On that note, you don’t need to take my word on her piano playing, just ask Santa how my Grandma could play Jingle Bells. You see, each year on Christmas Eve we would gather with a bunch of family members and enjoy Christmas together. After all the food was eaten and all the dishes were done it was finally time for my Grandma to make her way to the piano–it seemed like it was 2 am to me but probably more like 8 pm. My little grandma would sit at the piano and begin my favorite song-and it was pure joy. Just like every other time it would build and build. But on Christmas Eve it got so loud that way, way up in the sky Santa could hear it. Can you imagine the chaos of that evening for Santa, the elves and the reindeer? At this point they were probably running behind so he had the reindeer going full tilt through the freezing sky.
“On Dasher, On Dancer, On Comet, On Cupid” as he cracked his whip into midair. “On Donner, On Blitzen……whoa…..whoa…… Ruth Anna Aurora Heffernan is at the piano! To Duluth we go!” So down the reindeer would dive and they would go into a free fall pointing directly at Duluth, Minnesota. I imagine Santa would arrive and peek in a window and see my grandma playing with all the kids around smiling at her playing and all the adults around smiling at the kids smiling, and of course, the song. I’d bet at this point he would say “now that is a gift”. Just about at the end of the magical song the doorbell would ring and there would be Santa. We’d hear the bells ringing and he would pass in a big, huge bag of gifts for the kids. We’d run to the door to catch a glimpse of him but, sure enough, by the time we got there he was on his way.
Every single Christmas Eve went exactly this way and it was pure joy for the young and I’m sure for the old, too. What could be better than being all together and having my grandma play Jingle Bells? But just like everyone else, my Grandma started to get a bit older. One year it was time for her to move out of her house and into a nursing home. Her old piano happily found a home at my parents’ house where it still sits. I was about 10 years old at this point, so my memories are that of a child. I remember visiting her at the nursing home and finding she was getting foggier and foggier. I didn’t know it then, but I now realize as an adult that elderly loved-ones march into heaven too fast for your heart and too slow for your head. This was the case for my Grandma.
I remember one time in particular my dad and I visited her and she didn’t seem to know who we were- pretty confusing for a ten year old. But I think I started to understand what was happening, as much as I didn’t want to accept it. At this time, we decided to see if she could still play the old piano. Life is pretty funny; while time and her advanced age had taken her ability to walk and her ability to reason, it had not taken her amazing ability to play the piano. Almost instinctively, I asked her to play my favorite song. And away she went, playing Jingle Bells just as good as she always did. I can assure you, that nursing home piano had never, ever been played like that–not even close. Yet again, I wondered if just maybe the Jolly Old Elf would come walking in the nursing home and in the room.

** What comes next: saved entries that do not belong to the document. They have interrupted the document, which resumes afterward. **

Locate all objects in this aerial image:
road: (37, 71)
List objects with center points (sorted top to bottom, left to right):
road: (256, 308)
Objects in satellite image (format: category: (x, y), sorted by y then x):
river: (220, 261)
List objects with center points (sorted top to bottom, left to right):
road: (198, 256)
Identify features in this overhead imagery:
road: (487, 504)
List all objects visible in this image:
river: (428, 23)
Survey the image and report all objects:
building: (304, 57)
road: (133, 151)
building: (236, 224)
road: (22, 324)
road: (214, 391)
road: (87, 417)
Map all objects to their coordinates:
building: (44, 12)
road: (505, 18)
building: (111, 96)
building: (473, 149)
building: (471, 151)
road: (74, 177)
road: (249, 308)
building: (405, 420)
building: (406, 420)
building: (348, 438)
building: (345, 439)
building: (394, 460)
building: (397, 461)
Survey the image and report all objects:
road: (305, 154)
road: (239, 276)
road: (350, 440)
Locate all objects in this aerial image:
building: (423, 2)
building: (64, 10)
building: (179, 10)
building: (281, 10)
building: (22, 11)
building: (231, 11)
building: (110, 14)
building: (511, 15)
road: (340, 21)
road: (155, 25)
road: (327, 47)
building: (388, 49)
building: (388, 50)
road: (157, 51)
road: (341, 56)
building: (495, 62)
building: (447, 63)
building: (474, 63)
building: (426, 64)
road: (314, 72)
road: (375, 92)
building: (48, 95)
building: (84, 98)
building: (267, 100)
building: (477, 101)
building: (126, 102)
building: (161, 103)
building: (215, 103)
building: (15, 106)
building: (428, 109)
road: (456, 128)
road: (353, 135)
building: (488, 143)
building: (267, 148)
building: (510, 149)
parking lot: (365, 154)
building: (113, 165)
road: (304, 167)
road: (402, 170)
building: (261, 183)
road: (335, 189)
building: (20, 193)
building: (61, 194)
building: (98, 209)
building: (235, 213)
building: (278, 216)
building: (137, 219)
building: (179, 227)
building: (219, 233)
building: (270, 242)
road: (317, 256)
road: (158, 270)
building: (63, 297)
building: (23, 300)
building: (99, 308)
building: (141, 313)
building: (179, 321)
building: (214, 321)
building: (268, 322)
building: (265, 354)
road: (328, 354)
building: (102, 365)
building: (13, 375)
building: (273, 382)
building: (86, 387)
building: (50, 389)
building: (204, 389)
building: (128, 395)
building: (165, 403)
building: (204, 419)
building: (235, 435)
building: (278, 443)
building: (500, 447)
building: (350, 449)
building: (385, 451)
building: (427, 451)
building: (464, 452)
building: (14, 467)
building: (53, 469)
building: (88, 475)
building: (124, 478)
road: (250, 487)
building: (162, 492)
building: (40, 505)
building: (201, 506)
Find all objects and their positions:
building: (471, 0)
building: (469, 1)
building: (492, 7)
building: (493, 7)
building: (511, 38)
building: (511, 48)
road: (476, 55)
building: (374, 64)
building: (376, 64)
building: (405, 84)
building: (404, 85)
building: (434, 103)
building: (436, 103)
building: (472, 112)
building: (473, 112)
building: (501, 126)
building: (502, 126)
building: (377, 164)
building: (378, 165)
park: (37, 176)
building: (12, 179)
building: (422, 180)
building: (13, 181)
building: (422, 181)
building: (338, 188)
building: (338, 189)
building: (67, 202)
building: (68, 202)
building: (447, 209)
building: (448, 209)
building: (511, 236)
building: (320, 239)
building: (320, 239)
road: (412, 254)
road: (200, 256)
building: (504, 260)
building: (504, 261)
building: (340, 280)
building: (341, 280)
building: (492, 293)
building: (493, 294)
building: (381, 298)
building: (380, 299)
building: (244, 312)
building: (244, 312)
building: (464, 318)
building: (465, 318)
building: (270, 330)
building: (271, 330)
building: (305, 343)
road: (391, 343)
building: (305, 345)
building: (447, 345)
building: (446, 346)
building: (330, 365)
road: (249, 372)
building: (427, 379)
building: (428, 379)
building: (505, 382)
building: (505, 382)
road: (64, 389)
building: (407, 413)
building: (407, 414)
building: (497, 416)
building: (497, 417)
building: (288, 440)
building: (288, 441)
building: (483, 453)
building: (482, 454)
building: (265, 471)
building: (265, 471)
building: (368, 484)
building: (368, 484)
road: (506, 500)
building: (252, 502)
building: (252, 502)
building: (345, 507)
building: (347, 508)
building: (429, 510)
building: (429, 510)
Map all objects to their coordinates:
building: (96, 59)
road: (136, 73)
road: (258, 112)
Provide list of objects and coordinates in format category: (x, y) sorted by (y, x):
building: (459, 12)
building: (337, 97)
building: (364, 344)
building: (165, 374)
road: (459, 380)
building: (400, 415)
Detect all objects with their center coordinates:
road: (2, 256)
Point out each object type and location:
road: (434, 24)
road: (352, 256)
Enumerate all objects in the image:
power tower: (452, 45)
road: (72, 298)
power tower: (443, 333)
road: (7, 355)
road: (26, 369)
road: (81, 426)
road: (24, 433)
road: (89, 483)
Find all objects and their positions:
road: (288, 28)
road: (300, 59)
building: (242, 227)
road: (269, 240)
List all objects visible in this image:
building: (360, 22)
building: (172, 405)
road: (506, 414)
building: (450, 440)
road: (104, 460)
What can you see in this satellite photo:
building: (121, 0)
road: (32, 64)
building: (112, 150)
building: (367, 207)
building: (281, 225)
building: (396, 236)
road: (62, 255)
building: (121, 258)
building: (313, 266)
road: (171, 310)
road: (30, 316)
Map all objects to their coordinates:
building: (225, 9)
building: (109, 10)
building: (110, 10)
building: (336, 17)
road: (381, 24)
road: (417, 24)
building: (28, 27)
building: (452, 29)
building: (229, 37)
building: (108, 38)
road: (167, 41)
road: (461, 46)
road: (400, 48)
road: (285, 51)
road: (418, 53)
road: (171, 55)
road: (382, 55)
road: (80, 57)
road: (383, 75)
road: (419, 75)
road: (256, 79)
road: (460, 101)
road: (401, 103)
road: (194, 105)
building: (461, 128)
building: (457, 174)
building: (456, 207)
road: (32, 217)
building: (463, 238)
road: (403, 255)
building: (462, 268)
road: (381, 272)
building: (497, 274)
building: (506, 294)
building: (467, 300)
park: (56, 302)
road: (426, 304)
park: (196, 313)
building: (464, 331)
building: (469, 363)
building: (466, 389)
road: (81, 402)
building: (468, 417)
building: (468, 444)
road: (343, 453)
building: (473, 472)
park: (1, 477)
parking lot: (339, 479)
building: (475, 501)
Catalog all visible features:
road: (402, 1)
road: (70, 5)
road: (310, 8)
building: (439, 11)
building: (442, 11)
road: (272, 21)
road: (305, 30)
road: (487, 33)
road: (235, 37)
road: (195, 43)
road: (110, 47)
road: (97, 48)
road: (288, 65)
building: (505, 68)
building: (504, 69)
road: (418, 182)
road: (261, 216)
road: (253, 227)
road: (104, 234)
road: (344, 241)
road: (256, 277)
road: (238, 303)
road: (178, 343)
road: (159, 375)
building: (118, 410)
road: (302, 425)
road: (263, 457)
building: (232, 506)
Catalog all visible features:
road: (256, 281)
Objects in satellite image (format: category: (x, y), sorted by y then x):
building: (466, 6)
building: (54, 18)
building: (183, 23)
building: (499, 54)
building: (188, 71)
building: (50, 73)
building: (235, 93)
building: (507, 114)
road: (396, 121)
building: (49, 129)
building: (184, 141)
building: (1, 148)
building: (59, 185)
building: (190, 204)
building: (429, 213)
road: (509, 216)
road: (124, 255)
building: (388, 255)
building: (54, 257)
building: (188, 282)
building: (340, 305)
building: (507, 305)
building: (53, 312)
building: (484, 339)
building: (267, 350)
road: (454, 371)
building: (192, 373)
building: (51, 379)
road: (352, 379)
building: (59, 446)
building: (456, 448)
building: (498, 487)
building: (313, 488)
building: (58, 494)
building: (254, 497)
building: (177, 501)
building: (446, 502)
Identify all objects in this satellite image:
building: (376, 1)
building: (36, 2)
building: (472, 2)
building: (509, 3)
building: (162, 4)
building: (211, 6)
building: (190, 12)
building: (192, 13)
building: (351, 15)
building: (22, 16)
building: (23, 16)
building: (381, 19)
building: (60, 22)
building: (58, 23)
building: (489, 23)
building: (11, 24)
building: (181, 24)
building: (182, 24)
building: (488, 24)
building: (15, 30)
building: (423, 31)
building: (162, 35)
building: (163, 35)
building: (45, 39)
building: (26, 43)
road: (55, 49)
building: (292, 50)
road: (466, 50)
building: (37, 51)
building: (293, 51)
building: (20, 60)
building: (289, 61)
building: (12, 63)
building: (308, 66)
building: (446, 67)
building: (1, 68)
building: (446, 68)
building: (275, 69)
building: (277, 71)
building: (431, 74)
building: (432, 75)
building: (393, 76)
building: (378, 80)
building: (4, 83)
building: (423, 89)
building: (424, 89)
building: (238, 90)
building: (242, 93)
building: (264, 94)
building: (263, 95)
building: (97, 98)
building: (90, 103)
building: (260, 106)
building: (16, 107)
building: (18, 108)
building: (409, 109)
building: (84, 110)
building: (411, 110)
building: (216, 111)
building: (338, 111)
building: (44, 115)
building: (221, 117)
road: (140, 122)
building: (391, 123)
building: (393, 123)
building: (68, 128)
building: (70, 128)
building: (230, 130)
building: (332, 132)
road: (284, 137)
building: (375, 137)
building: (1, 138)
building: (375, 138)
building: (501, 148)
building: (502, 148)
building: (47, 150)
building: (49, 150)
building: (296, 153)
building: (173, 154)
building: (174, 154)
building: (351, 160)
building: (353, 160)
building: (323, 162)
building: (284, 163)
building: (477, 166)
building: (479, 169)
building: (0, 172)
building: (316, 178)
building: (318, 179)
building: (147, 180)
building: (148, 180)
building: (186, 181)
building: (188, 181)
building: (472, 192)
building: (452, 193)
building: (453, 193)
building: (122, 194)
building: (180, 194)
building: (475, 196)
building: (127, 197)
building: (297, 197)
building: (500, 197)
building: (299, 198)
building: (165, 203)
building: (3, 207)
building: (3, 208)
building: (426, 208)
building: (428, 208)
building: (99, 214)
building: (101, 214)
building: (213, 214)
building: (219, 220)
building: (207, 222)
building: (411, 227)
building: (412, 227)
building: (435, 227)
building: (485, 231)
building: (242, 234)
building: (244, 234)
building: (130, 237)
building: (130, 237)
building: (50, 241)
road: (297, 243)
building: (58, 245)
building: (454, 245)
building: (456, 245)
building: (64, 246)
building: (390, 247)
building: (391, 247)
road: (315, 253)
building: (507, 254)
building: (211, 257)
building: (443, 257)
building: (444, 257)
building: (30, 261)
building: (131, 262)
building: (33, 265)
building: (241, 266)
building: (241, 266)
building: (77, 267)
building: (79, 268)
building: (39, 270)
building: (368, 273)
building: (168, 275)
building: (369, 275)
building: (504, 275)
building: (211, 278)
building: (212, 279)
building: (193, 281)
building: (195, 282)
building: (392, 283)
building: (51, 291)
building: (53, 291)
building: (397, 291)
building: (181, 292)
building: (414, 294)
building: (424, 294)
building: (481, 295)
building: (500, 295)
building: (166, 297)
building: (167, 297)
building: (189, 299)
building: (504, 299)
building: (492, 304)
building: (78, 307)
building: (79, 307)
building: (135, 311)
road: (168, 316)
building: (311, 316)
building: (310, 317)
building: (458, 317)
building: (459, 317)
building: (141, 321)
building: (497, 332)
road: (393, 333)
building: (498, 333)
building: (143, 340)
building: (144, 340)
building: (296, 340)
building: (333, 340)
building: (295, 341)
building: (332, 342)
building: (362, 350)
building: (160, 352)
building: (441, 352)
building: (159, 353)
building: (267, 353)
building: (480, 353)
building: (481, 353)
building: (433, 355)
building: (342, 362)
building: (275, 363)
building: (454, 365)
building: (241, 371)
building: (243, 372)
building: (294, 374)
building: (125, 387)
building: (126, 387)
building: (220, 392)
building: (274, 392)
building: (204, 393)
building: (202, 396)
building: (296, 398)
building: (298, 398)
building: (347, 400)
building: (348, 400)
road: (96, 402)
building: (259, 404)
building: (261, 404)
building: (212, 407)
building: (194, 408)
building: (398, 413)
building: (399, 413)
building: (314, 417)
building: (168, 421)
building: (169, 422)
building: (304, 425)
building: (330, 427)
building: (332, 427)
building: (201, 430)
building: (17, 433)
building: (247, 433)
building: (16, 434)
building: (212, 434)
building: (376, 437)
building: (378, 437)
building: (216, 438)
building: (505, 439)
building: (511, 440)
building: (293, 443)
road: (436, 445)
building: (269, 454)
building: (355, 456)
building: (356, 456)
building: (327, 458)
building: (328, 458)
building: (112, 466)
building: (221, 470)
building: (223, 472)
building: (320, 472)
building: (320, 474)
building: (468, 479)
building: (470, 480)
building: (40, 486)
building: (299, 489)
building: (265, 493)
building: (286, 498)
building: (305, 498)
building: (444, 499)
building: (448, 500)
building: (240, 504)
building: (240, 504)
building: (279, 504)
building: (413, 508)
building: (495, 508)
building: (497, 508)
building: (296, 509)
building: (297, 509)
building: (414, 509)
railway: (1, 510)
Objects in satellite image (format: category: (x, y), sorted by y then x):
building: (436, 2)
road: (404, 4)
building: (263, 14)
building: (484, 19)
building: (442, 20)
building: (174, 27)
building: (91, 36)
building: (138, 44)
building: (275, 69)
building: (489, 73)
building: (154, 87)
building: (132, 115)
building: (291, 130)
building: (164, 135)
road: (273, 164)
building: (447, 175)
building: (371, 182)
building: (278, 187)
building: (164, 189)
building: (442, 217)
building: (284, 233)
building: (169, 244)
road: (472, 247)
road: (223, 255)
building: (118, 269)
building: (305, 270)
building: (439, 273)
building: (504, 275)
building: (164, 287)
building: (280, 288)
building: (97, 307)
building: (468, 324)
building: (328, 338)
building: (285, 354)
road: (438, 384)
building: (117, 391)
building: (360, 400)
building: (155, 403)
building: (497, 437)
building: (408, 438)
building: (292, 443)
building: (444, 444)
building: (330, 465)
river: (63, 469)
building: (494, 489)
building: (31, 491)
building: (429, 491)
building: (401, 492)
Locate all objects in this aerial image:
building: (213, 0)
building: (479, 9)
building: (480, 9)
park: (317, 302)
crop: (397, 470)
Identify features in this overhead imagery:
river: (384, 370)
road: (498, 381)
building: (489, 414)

That would be the last time I would hear her play her magical version of that song. After all those years of her playing Jingle Bells on Christmas Eve, I knew I would miss it on that special night and I sure do. But I soon realized that, even if she wasn’t here with me, my Grandma playing Jingle Bells would be with me forever. I’m sure my grandma gave me many thoughtful gifts over the years–toys, hockey stuff, and games, but the only one I remember is the one she played on the piano for all of us. And oh, what a gift it was.